A GMing telling the players about the gameworld is not like real life

pemerton

Legend
I think the point is that the Gamist challenge of the trick monster causes difficulty for immersion when player knowledge and PC knowledge differ.
Yeah, that's why I said way upthread there's a collision of expectations.

It's a while since I've looked through a RuneQuest monster listing, but at least in my memory they don't exhibit the same lists of immunities, vulnerabilities, etc. And I think there's a logic to that.

Ron Edwards, in his "story now" essay, talks about "karaoke RPGing". He's got in mind a slightly different context, and gives Over the Edge as his example:

This is a serious problem that arises from the need to sell thick books rather than to teach and develop powerful role-playing. Let's say you have a game that consists of some Premise-heavy characters and a few notes about Situation, and through play, the group generates a hellacious cool Setting as well as theme(s) regarding those characters. Then, publishing your great game, you present that very setting and theme in the text, in detail. . . .

I'm not saying that improvisation is better or more Narrativist than non-improvisational play. I am saying, however, that if playing this particular game worked so wonderfully to free the participants into wildly successful brainstorming during play ... and since the players were a core source during this event, as evident in the game's Dedication and in various examples of play ... then why present the results of the play-experience as the material for another person's experience?​

I think that D&D - really dating from the publication of AD&D (cf B/X) - has suffered from a form of this, though (as you say) connected more to "gamist"/wargaming play than to the "story now" Edwards was focusing on in his remarks.

◆ ◆ ◆ ◆

- **EXERCISE INSTRUCTIONS**:
(1) In the forum post, which game does Ron Edwards give as his example of "karaoke RPGing"?
(2) Continue the forum post on GMs describing the gameworld from its final sentence.

- **PROVIDED RECORDS**:

◆ ◆ ◆ ◆

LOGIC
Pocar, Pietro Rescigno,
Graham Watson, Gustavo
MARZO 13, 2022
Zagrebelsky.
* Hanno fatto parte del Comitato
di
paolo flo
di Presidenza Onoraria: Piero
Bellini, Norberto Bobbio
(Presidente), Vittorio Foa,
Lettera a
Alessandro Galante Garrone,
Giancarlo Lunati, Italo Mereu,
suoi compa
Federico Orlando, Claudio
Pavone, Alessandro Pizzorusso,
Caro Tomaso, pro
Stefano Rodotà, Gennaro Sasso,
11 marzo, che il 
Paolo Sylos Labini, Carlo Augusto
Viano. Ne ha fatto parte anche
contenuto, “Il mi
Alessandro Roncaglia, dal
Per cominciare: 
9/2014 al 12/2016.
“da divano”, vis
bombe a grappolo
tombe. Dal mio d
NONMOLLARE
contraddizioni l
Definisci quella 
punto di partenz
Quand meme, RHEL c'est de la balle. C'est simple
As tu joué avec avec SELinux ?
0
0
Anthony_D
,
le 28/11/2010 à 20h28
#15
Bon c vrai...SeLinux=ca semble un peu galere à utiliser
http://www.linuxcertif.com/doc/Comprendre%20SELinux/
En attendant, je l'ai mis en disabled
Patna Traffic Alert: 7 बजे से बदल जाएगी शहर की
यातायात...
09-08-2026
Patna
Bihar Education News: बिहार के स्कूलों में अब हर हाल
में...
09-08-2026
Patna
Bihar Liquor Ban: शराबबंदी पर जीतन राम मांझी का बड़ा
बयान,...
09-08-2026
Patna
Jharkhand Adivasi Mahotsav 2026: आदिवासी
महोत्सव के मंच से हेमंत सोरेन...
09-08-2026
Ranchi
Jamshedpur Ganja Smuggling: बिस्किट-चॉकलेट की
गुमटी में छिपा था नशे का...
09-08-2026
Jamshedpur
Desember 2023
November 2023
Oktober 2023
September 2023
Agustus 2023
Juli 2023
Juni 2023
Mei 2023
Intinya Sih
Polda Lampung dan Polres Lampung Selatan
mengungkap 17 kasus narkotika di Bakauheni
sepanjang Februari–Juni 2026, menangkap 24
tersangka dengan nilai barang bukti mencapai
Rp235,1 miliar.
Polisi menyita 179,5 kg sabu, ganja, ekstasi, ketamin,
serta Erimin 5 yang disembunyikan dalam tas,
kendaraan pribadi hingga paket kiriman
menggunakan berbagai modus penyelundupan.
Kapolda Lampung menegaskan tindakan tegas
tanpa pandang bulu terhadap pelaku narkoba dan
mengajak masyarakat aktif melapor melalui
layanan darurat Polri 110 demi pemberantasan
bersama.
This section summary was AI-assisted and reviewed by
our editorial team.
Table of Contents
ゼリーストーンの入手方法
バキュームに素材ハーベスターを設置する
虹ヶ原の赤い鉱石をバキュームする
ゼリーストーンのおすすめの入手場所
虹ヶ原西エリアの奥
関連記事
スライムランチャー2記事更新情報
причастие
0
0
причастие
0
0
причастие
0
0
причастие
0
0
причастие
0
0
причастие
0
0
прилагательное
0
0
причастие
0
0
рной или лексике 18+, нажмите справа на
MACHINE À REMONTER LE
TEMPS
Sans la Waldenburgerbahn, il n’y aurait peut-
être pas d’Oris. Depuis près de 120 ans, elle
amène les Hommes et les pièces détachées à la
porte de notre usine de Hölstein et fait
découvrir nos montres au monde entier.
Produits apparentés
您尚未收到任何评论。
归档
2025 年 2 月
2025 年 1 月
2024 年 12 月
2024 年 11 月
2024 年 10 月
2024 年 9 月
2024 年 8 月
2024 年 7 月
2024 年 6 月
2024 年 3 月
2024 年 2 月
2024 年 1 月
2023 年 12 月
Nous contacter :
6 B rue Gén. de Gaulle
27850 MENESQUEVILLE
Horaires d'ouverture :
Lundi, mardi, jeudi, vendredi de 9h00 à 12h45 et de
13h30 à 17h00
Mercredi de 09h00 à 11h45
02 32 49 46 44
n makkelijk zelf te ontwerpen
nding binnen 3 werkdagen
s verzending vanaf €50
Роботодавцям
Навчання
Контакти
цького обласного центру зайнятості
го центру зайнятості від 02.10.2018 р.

◆ ◆ ◆ ◆

- **PER-TASK OUTPUTS**:
(1) Over the Edge.

(2)
What produced the classic early D&D gamist/wargaming play was GM ingenuity, player experimentation, new monsters with wacky immunities, variations on variations on pit traps, researching new spells to counteract new GM tricks, etc. But (especially in AD&D), instead of getting presented with techniques for running this sort of game, we get canonical lists of monsters, canonical lists of magic items with cautions about breaking the game by making up new ones, canonical lists of spells with all the adjudication (does or doesn't fireball metl gold, or generate blast pressure?) already prescribed, etc.

Which I think can push the game towards karaoke/alienation/imagining what would make a good/plausible/reasonable story about this PC, rather than the play to beat the GM's tricks spirit that seems to have actually animated those early games.

That's not to say that I'm against immersion/simulationist RPGing of the RQ and C&S sort, but I don't think these puzzle elements that are such a predominant feature of D&D are a good fit for it. (It's not a coincidence, in my view, that they're not a big part of Rolemaster either.)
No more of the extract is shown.